3.1 Processor programming

The processor hardware cannot be programmed in in-system-mode (ISP), because the operating voltage should not exceed 3 V. The processor has to be prgrammed on an extra programming board and then moved to the egg-timer hardware.

First, the processor is changed to operate with the internal 4-Mcs/s-RC-oscillator, to reduce power consumption. The DIV8 fuse stays activated, so that the processor runs with a 500 kcs/s clock. Slow enough for the V-version.

Assembler source code for the basic version is for download in asm format here and can be viewed in HTML format here. A newer version of the code provides a gamut and a melody at the start-up, asm format here and html format here.

In the source code, first the portpins are assigned. That means that all LEDs can be mounted in any sequence and assigned here. The drive row must be assigned by the correct output port, portpin and direction port. The extensive program code to drive the correct LED, at the end of the source code, is attributed to that flexibility in placing the LEDs.

Time measurement and LED-switching is assigned task of the 16-bit-timer 1, that runs in CTC mode.

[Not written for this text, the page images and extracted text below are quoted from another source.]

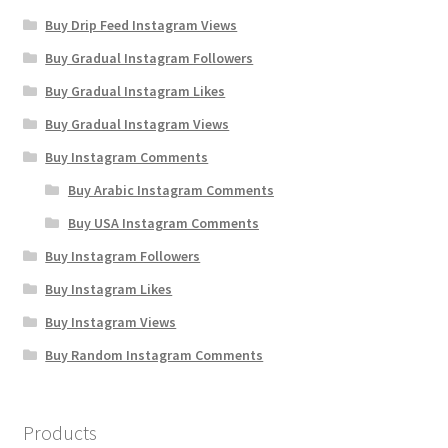
Buy Drip Feed Instagram Views
Buy Gradual Instagram Followers
Buy Gradual Instagram Likes
Buy Gradual Instagram Views
Buy Instagram Comments
Buy Arabic Instagram Comments
Buy USA Instagram Comments
Buy Instagram Followers
Buy Instagram Likes
Buy Instagram Views
Buy Random Instagram Comments
Products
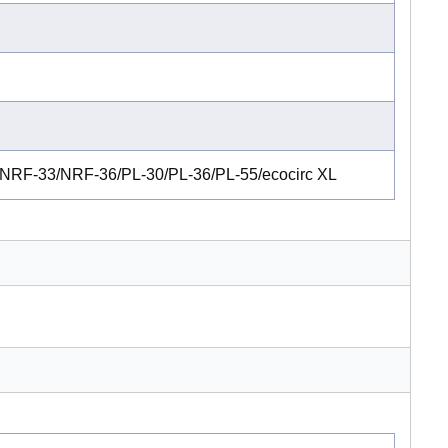
RF-33/NRF-36/PL-30/PL-36/PL-55/ecocirc XL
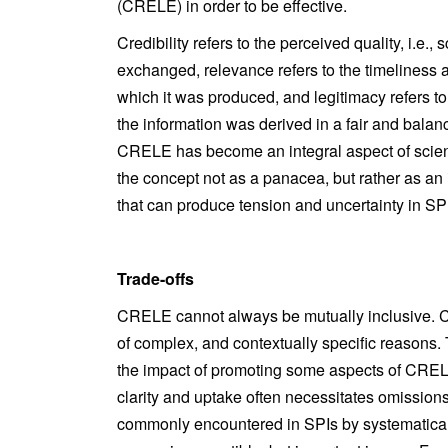
(CRELE) in order to be effective.
Credibility refers to the perceived quality, i.e., 
exchanged, relevance refers to the timeliness a
which it was produced, and legitimacy refers to t
the information was derived in a fair and balan
CRELE has become an integral aspect of science
the concept not as a panacea, but rather as a
that can produce tension and uncertainty in SP
Trade-offs
CRELE cannot always be mutually inclusive. Cert
of complex, and contextually specific reasons. T
the impact of promoting some aspects of CRELE 
clarity and uptake often necessitates omissions
commonly encountered in SPIs by systematicall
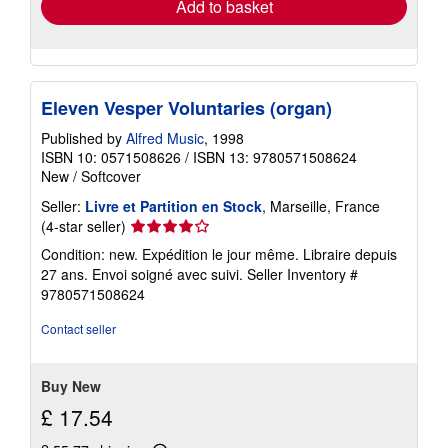
Add to basket
Eleven Vesper Voluntaries (organ)
Published by
Alfred Music
, 1998
ISBN 10: 0571508626
/
ISBN 13: 9780571508624
New
/
Softcover
Seller:
Livre et Partition en Stock
, Marseille, France
Seller
(4-star seller)
rating
Condition: new. Expédition le jour même. Libraire depuis
4
27 ans. Envoi soigné avec suivi.
Seller Inventory #
out
9780571508624
of
5
Contact seller
stars
Buy New
£ 17.54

When reaching the value in the compare register A, every 0.2 sec, an interrupt is triggered and the T flag in the status register is set. The interrupt wakes up the processor from idle sleep. The T flag is cleared, and the lowest bit of the LED counter is checked. If this is one, the beep tone is switched off. If it is zero, it is checked whether a beep tone has to be generated. If yes, the speaker output is turned on (Timer 0 is activated) and the number of remaining beep tones is decremented.

After that, the last LED that was on, is switched off. The LED counter in incremented by one and is checked, if it is already higher than 10. If yes, the two-second-counter is incremented and checked, if this has reached 30. If yes, a minute is over and the minute register is incremented. If that has exceeded 10, the yellow LED is activated and a continous beep is initiated.

At the end, the next LED to be lit is calculated and, according to the minute counter, is switched to red or green. For calculation of the correct routine, the start address of a jump instruction table (red or green) is written to the register pair ZH:ZL and the LED number is added. By executing IJMP a jump to the correct routine is performed. After switching the correct LED, the routines all jump back to the sleep instruction of the main program loop.

3.2 Variations

There is a broad palette of possible variations:
  1. LED band speed:
  2. Incorrect LED order? No problem: exchange the lines
    ldi ZH,HIGH(TabRot) ; try with red, and
    ldi ZL,LOW(TabRot)
    against the lines
    ldi ZH,HIGH(TabGruen) ; no, it is green, and
    ldi ZL,LOW(TabGruen)
    and the line runs with opposite colors.
  3. Higher tone? No problem, in the line
    ldi rmp,63 ; CTC-value
    just exchange 63 by a smaller value for timer 0.
  4. Egg-timer for a musician? Possible. Just add a table with the CTC values of the gamut to the flash, and, after each minute, change the CTC value with the next value in the table.
  5. If your customer prefers hard-boiled eggs of the type "golfball": add four dual-LEDs to the four available portpins and add them to the software.
  6. ...
The number of possible variations makes it impossible to offer the software for all these variations. The number of variations should be big enough to design an individual gift for each and everyone in your circle of friends, so that no one gets a timer with exactly the same design. But: keep good records on all the distributed variations. Otherwise you might run into new trouble.

And now: good luck with your handicrafts.